I really don’t want to get too bogged down in this, because there are just certain subjects that cannot be adequately tackled in a blog post. Whether it’s 200 or 2,000 words, it won’t be enough, so I’m going to keep this brief.
There was a vote in Mississippi to define a fertilized egg as possessing ‘personhood.’ The bill failed. Shucks.
It is quite a compelling argument to claim that personhood begins at fertilization. Putting aside the fact that this law would ban abortion (at any stage), many birth control methods and quite possibly in-vitro fertilization, I think this raises some more pressing questions.
If full personhood begins at conception and not birth:
Should the consumption of alcohol be legal at 20?
Should the voting age be dropped to 17? And the age of consent to 15 (in most states)?
Could 24-year-olds rent cars?
Will 64-year-olds get Medicare? (An ironic quandary, considering Republicans are trying to raise the age to 67.)
Shouldn’t we be celebrating Conceptiondays, not Birthdays?
If you think about it, if personhood begins when Mr. Sperm and Ms. Egg first meet, isn’t birth just an arbitrary day in all of our lives? Certainly, all the mothers I know tell me that the day their child was born was just like any other boring day in their life. Nothing special. It was the night they screwed to conceive that baby that they felt their life truly change.

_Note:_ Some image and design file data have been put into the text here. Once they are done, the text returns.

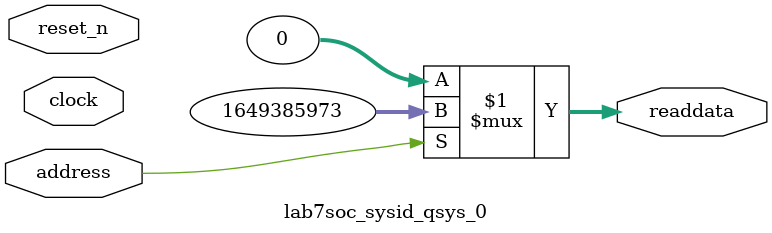
<source format=v>



// synthesis translate_off
`timescale 1ns / 1ps
// synthesis translate_on

// turn off superfluous verilog processor warnings 
// altera message_level Level1 
// altera message_off 10034 10035 10036 10037 10230 10240 10030 

module lab7soc_sysid_qsys_0 (
               // inputs:
                address,
                clock,
                reset_n,

               // outputs:
                readdata
             )
;

  output  [ 31: 0] readdata;
  input            address;
  input            clock;
  input            reset_n;

  wire    [ 31: 0] readdata;
  //control_slave, which is an e_avalon_slave
  assign readdata = address ? 1649385973 : 0;

endmodule



</source>
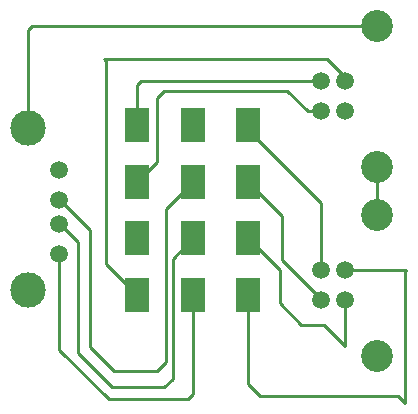
<source format=gbr>
G04 #@! TF.FileFunction,Copper,L2,Bot,Signal*
%FSLAX46Y46*%
G04 Gerber Fmt 4.6, Leading zero omitted, Abs format (unit mm)*
G04 Created by KiCad (PCBNEW 4.0.7) date Tue May  5 03:45:28 2020*
%MOMM*%
%LPD*%
G01*
G04 APERTURE LIST*
%ADD10C,0.100000*%
%ADD11C,1.520000*%
%ADD12C,2.700000*%
%ADD13C,1.500000*%
%ADD14C,3.000000*%
%ADD15R,2.000000X3.000000*%
%ADD16C,0.250000*%
G04 APERTURE END LIST*
D10*
D11*
X138700000Y-113140000D03*
X138700000Y-110600000D03*
X140700000Y-110600000D03*
X140700000Y-113140000D03*
D12*
X143400000Y-117870000D03*
X143400000Y-105870000D03*
D13*
X116500000Y-109210000D03*
X116500000Y-106670000D03*
X116500000Y-104640000D03*
X116500000Y-102100000D03*
D14*
X113830000Y-112260000D03*
X113830000Y-98540000D03*
D11*
X138700000Y-97140000D03*
X138700000Y-94600000D03*
X140700000Y-94600000D03*
X140700000Y-97140000D03*
D12*
X143400000Y-101870000D03*
X143400000Y-89870000D03*
D15*
X123100000Y-112700000D03*
X123100000Y-107900000D03*
X123100000Y-98300000D03*
X123100000Y-103100000D03*
X127800000Y-103100000D03*
X127800000Y-98300000D03*
X127800000Y-107900000D03*
X127800000Y-112700000D03*
X132500000Y-112700000D03*
X132500000Y-107900000D03*
X132500000Y-98300000D03*
X132500000Y-103100000D03*
D16*
X135400000Y-106000000D02*
X132500000Y-103100000D01*
X135400000Y-109700000D02*
X135400000Y-106000000D01*
X138700000Y-113000000D02*
X135400000Y-109700000D01*
X138700000Y-113140000D02*
X138700000Y-113000000D01*
X132500000Y-98300000D02*
X132500000Y-98700000D01*
X132500000Y-98700000D02*
X138700000Y-104900000D01*
X138700000Y-104900000D02*
X138700000Y-110600000D01*
X140700000Y-110600000D02*
X145900000Y-110600000D01*
X132500000Y-120200000D02*
X132500000Y-112700000D01*
X133500000Y-121200000D02*
X132500000Y-120200000D01*
X145200000Y-121200000D02*
X133500000Y-121200000D01*
X145800000Y-121800000D02*
X145200000Y-121200000D01*
X145800000Y-110700000D02*
X145800000Y-121800000D01*
X145900000Y-110600000D02*
X145800000Y-110700000D01*
X140700000Y-113140000D02*
X140700000Y-117000000D01*
X135200000Y-110600000D02*
X132500000Y-107900000D01*
X135200000Y-113400000D02*
X135200000Y-110600000D01*
X137000000Y-115200000D02*
X135200000Y-113400000D01*
X138900000Y-115200000D02*
X137000000Y-115200000D01*
X140700000Y-117000000D02*
X138900000Y-115200000D01*
X143400000Y-89870000D02*
X114170000Y-89870000D01*
X113830000Y-90210000D02*
X113830000Y-98540000D01*
X114170000Y-89870000D02*
X113830000Y-90210000D01*
X143400000Y-101870000D02*
X143400000Y-105870000D01*
X116500000Y-109210000D02*
X116500000Y-117300000D01*
X127800000Y-121100000D02*
X127800000Y-112700000D01*
X127400000Y-121500000D02*
X127800000Y-121100000D01*
X120700000Y-121500000D02*
X127400000Y-121500000D01*
X116500000Y-117300000D02*
X120700000Y-121500000D01*
X116500000Y-106670000D02*
X116570000Y-106670000D01*
X116570000Y-106670000D02*
X118100000Y-108200000D01*
X118100000Y-108200000D02*
X118100000Y-117600000D01*
X118100000Y-117600000D02*
X121000000Y-120500000D01*
X121000000Y-120500000D02*
X125400000Y-120500000D01*
X125400000Y-120500000D02*
X126100000Y-119800000D01*
X126100000Y-119800000D02*
X126100000Y-109600000D01*
X126100000Y-109600000D02*
X127800000Y-107900000D01*
X127800000Y-107900000D02*
X127200000Y-107900000D01*
X116500000Y-104640000D02*
X116540000Y-104640000D01*
X116540000Y-104640000D02*
X119100000Y-107200000D01*
X119100000Y-107200000D02*
X119100000Y-117100000D01*
X119100000Y-117100000D02*
X121100000Y-119100000D01*
X121100000Y-119100000D02*
X124800000Y-119100000D01*
X124800000Y-119100000D02*
X125500000Y-118400000D01*
X125500000Y-118400000D02*
X125500000Y-105400000D01*
X125500000Y-105400000D02*
X127800000Y-103100000D01*
X127800000Y-98300000D02*
X127700000Y-98300000D01*
X138700000Y-97140000D02*
X137540000Y-97140000D01*
X124800000Y-101400000D02*
X123100000Y-103100000D01*
X124800000Y-96000000D02*
X124800000Y-101400000D01*
X125400000Y-95400000D02*
X124800000Y-96000000D01*
X135800000Y-95400000D02*
X125400000Y-95400000D01*
X137540000Y-97140000D02*
X135800000Y-95400000D01*
X138700000Y-94600000D02*
X123400000Y-94600000D01*
X123100000Y-94900000D02*
X123100000Y-98300000D01*
X123400000Y-94600000D02*
X123100000Y-94900000D01*
X140700000Y-94600000D02*
X140700000Y-94200000D01*
X140700000Y-94200000D02*
X139200000Y-92700000D01*
X139200000Y-92700000D02*
X120300000Y-92700000D01*
X120300000Y-92700000D02*
X120500000Y-92900000D01*
X120500000Y-92900000D02*
X120500000Y-110100000D01*
X120500000Y-110100000D02*
X123100000Y-112700000D01*
X123100000Y-112700000D02*
X123100000Y-111900000D01*
X140700000Y-97140000D02*
X140700000Y-97600000D01*
M02*

</source>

Alas, the bill didn’t pass, so for now we won’t have to tangle with these tough questions.
But don’t worry, I’m sure some other state will try this again.
I’ll leave you with this totally sane and wonderfully logical ranting teaching from that great thinker, Pat Robertson:
I remember listening to a stand up comedian, whose name escapes me right now, do a bit about how he believed that “most, if not ALL of the problems in the United States would be solved if we just decided to break up into 2 United States, the “Absolutely NO abortion USA and the other United States where all the sane and compassionate people would live.”
Nice, sounds familiar. Also reminds me of Daniel Tosh’s bit about having another civil war because “these Nascar fans have gotten out of control.”
The connection between the proposed bill and the reasoning given in this blog post seems tenuous at best.
1) Being born will *always* be a significant life-changing event, because it represents the emergence from one living environment into another one very different indeed.
2) Regardless of the moment one becomes a “person” in the eyes of the law, this would still just be a written definition in a book somewhere, subject to interpretation and use by those of whom it is interpreted and used.
3) The blog post seems to presume that there is some tenable established viewpoint that considers a human being less than a person the moment before birth, and that such viewpoint could be threatened by a proposal such as the one in the mentioned bill.
Actually, the blog post seems to presume that people have a sense of humor, and that is probably the biggest mistake it made.
Did I forget to use the /sarcasm/ font?
This post wasn’t about the moment of birth, it was about the idea that a fertilized egg could be considered a person. I was mocking the extreme nature of the proposed bill (and playfully suggesting extreme slippery slopes).